[Items listed in a dataset]
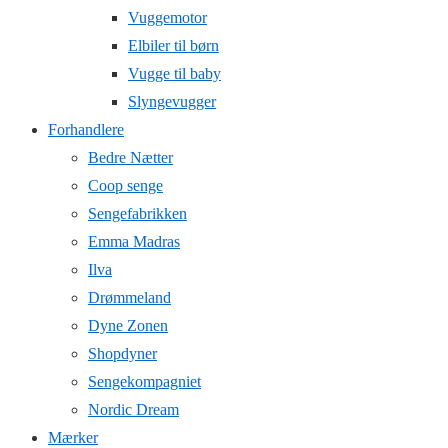
Vuggemotor
Elbiler til børn
Vugge til baby
Slyngevugger
Forhandlere
Bedre Nætter
Coop senge
Sengefabrikken
Emma Madras
Ilva
Drømmeland
Dyne Zonen
Shopdyner
Sengekompagniet
Nordic Dream
Mærker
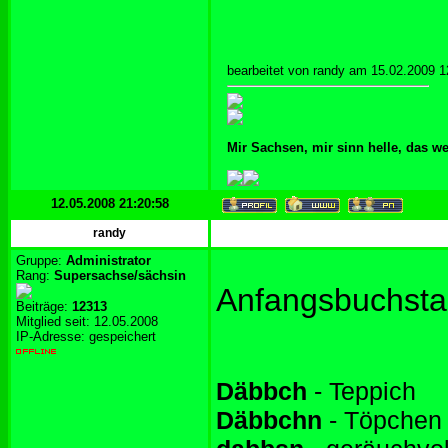
bearbeitet von randy am 15.02.2009 1
Mir Sachsen, mir sinn helle, das w
12.05.2008 21:20:58
randy
Gruppe:
Administrator
Rang:
Supersachse/sächsin
Anfangsbuchst
Beiträge:
12313
Mitglied seit: 12.05.2008
IP-Adresse: gespeichert
Däbbch
- Teppich
Däbbchn
- Töpchen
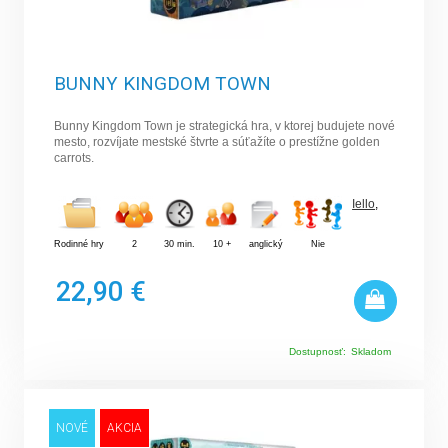
BUNNY KINGDOM TOWN
Bunny Kingdom Town je strategická hra, v ktorej budujete nové
mesto, rozvíjate mestské štvrte a súťažíte o prestížne golden
carrots.
Iello
,
Rodinné hry
2
30 min.
10 +
anglický
Nie
22,90 €
Dostupnosť:
Skladom
NOVÉ
AKCIA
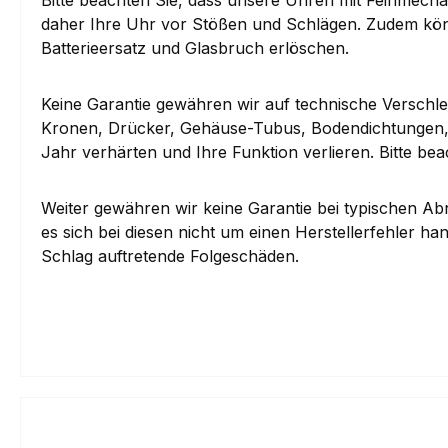
daher Ihre Uhr vor Stößen und Schlägen. Zudem kö
Batterieersatz und Glasbruch erlöschen.
Keine Garantie gewähren wir auf technische Verschle
Kronen, Drücker, Gehäuse-Tubus, Bodendichtungen, G
Jahr verhärten und Ihre Funktion verlieren. Bitte be
Weiter gewähren wir keine Garantie bei typischen 
es sich bei diesen nicht um einen Herstellerfehler 
Schlag auftretende Folgeschäden.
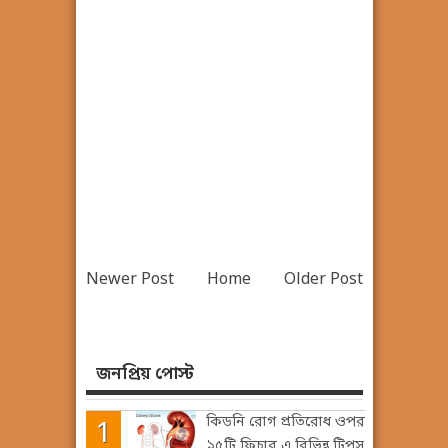
Newer Post
Home
Older Post
জনপ্রিয় পোস্ট
কিডনি রোগ প্রতিরোধ ওপর
১৫টি ফিচার এ বিভিন্ন টিপস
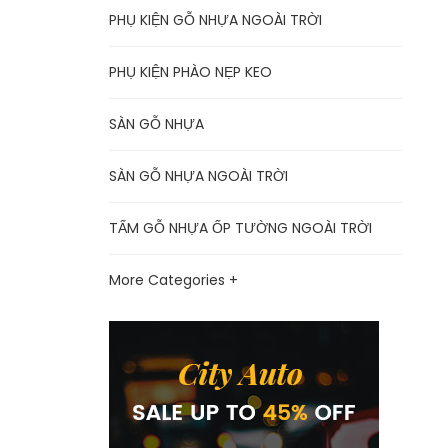
PHỤ KIỆN GỖ NHỰA NGOÀI TRỜI
PHỤ KIỆN PHÀO NẸP KEO
SÀN GỖ NHỰA
SÀN GỖ NHỰA NGOÀI TRỜI
TẤM GỖ NHỰA ỐP TƯỜNG NGOÀI TRỜI
More Categories +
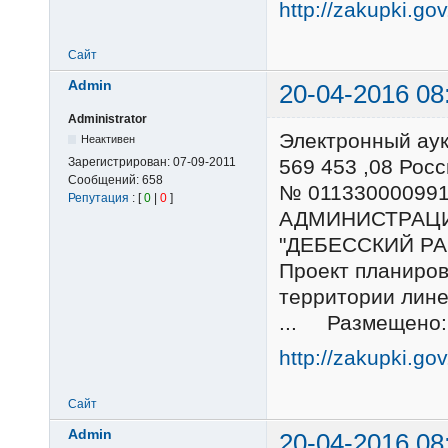
http://zakupki.go
Сайт
Admin
20-04-2016 08
Administrator
Электронный ау
Неактивен
Зарегистрирован:
07-09-2011
569 453 ,08 Ро
Сообщений:
658
№ 01133000099
Репутация
: [
0
|
0
]
АДМИНИСТРАЦ
"ДЕБЕССКИЙ РА
Проект планиров
территории лине
... Размещено: 
http://zakupki.go
Сайт
Admin
20-04-2016 08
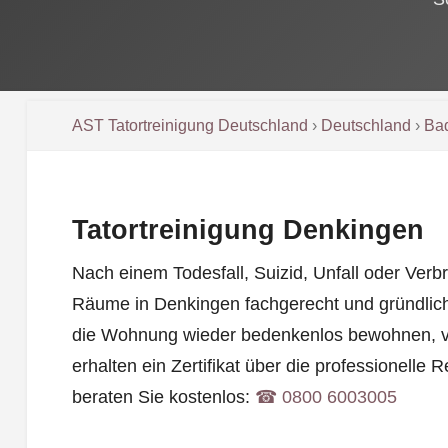
AST Tatortreinigung Deutschland
›
Deutschland
›
Ba
Tatortreinigung Denkingen
Nach einem Todesfall, Suizid, Unfall oder Verbr
Räume in Denkingen fachgerecht und gründlich
die Wohnung wieder bedenkenlos bewohnen, v
erhalten ein Zertifikat über die professionelle 
beraten Sie kostenlos:
☎︎ 0800 6003005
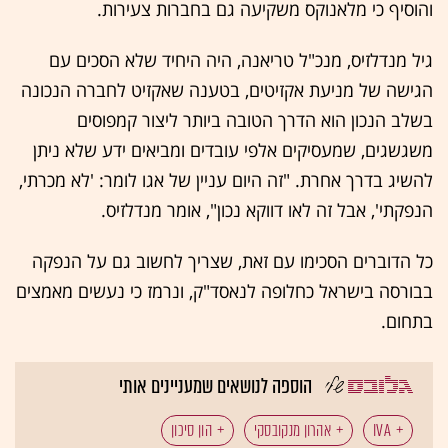
והוסיף כי מלאנוקס משקיעה גם בחברות צעירות.
גיל מנדלזיס, מנכ"ל טריאנה, היה היחיד שלא הסכים עם
הגישה של מניעת אקזיטים, בטענה שאקזיט לחברה הנכונה
בשלב הנכון הוא הדרך הטובה ביותר ליצור קמפוסים
משגשגים, שמעסיקים אלפי עובדים ומביאים ידע שלא ניתן
להשיג בדרך אחרת. "זה היום עניין של אגו לומר: 'לא מכרתי,
הנפקתי', אבל זה לאו דווקא נכון", אומר מנדלזיס.
כל הדוברים הסכימו עם זאת, שצריך לחשוב גם על הנפקה
בבורסה בישראל כחלופה לנאסד"ק, ונרמז כי נעשים מאמצים
בתחום.
הוספה לנושאים שמעניינים אותי
IVA
אהרון מנקובסקי
הון סיכון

== Work item ==
Retype all the records exactly and keep out every picture.

== Answer to this exercise ==
Vuggemotor
Elbiler til børn
Vugge til baby
Slyngevugger
Forhandlere
Bedre Nætter
Coop senge
Sengefabrikken
Emma Madras
Ilva
Drømmeland
Dyne Zonen
Shopdyner
Sengekompagniet
Nordic Dream
Mærker
bearbeitet von randy am 15.02.2009 1
Mir Sachsen, mir sinn helle, das w
12.05.2008 21:20:58
randy
Gruppe:
Administrator
Rang:
Supersachse/sächsin
Anfangsbuchst
Beiträge:
12313
Mitglied seit: 12.05.2008
IP-Adresse: gespeichert
Däbbch
- Teppich
Däbbchn
- Töpchen
BUNNY KINGDOM TOWN
Bunny Kingdom Town je strategická hra, v ktorej budujete nové
mesto, rozvíjate mestské štvrte a súťažíte o prestížne golden
carrots.
Iello
,
Rodinné hry
2
30 min.
10 +
anglický
Nie
22,90 €
Dostupnosť:
Skladom
NOVÉ
AKCIA
daher Ihre Uhr vor Stößen und Schlägen. Zudem kö
Batterieersatz und Glasbruch erlöschen.
Keine Garantie gewähren wir auf technische Verschle
Kronen, Drücker, Gehäuse-Tubus, Bodendichtungen, G
Jahr verhärten und Ihre Funktion verlieren. Bitte be
Weiter gewähren wir keine Garantie bei typischen 
es sich bei diesen nicht um einen Herstellerfehler 
Schlag auftretende Folgeschäden.
Newer Post
Home
Older Post
জনপ্রিয় পোস্ট
কিডনি রোগ প্রতিরোধ ওপর
১৫টি ফিচার এ বিভিন্ন টিপস
PHỤ KIỆN GỖ NHỰA NGOÀI TRỜI
PHỤ KIỆN PHÀO NẸP KEO
SÀN GỖ NHỰA
SÀN GỖ NHỰA NGOÀI TRỜI
TẤM GỖ NHỰA ỐP TƯỜNG NGOÀI TRỜI
More Categories +
http://zakupki.go
Сайт
Admin
20-04-2016 08
Administrator
Электронный ау
Неактивен
Зарегистрирован:
07-09-2011
569 453 ,08 Ро
Сообщений:
658
№ 01133000099
Репутация
: [
0
|
0
]
АДМИНИСТРАЦ
"ДЕБЕССКИЙ РА
Проект планиров
территории лине
... Размещено: 
http://zakupki.go
Сайт
Admin
20-04-2016 08
AST Tatortreinigung Deutschland
›
Deutschland
›
Ba
Tatortreinigung Denkingen
Nach einem Todesfall, Suizid, Unfall oder Verbr
Räume in Denkingen fachgerecht und gründlich
die Wohnung wieder bedenkenlos bewohnen, v
erhalten ein Zertifikat über die professionelle 
beraten Sie kostenlos:
☎︎ 0800 6003005
והוסיף כי מלאנוקס משקיעה גם בחברות צעירות.
גיל מנדלזיס, מנכ"ל טריאנה, היה היחיד שלא הסכים עם
הגישה של מניעת אקזיטים, בטענה שאקזיט לחברה הנכונה
בשלב הנכון הוא הדרך הטובה ביותר ליצור קמפוסים
משגשגים, שמעסיקים אלפי עובדים ומביאים ידע שלא ניתן
להשיג בדרך אחרת. "זה היום עניין של אגו לומר: 'לא מכרתי,
הנפקתי', אבל זה לאו דווקא נכון", אומר מנדלזיס.
כל הדוברים הסכימו עם זאת, שצריך לחשוב גם על הנפקה
בבורסה בישראל כחלופה לנאסד"ק, ונרמז כי נעשים מאמצים
בתחום.
הוספה לנושאים שמעניינים אותי
IVA
אהרון מנקובסקי
הון סיכון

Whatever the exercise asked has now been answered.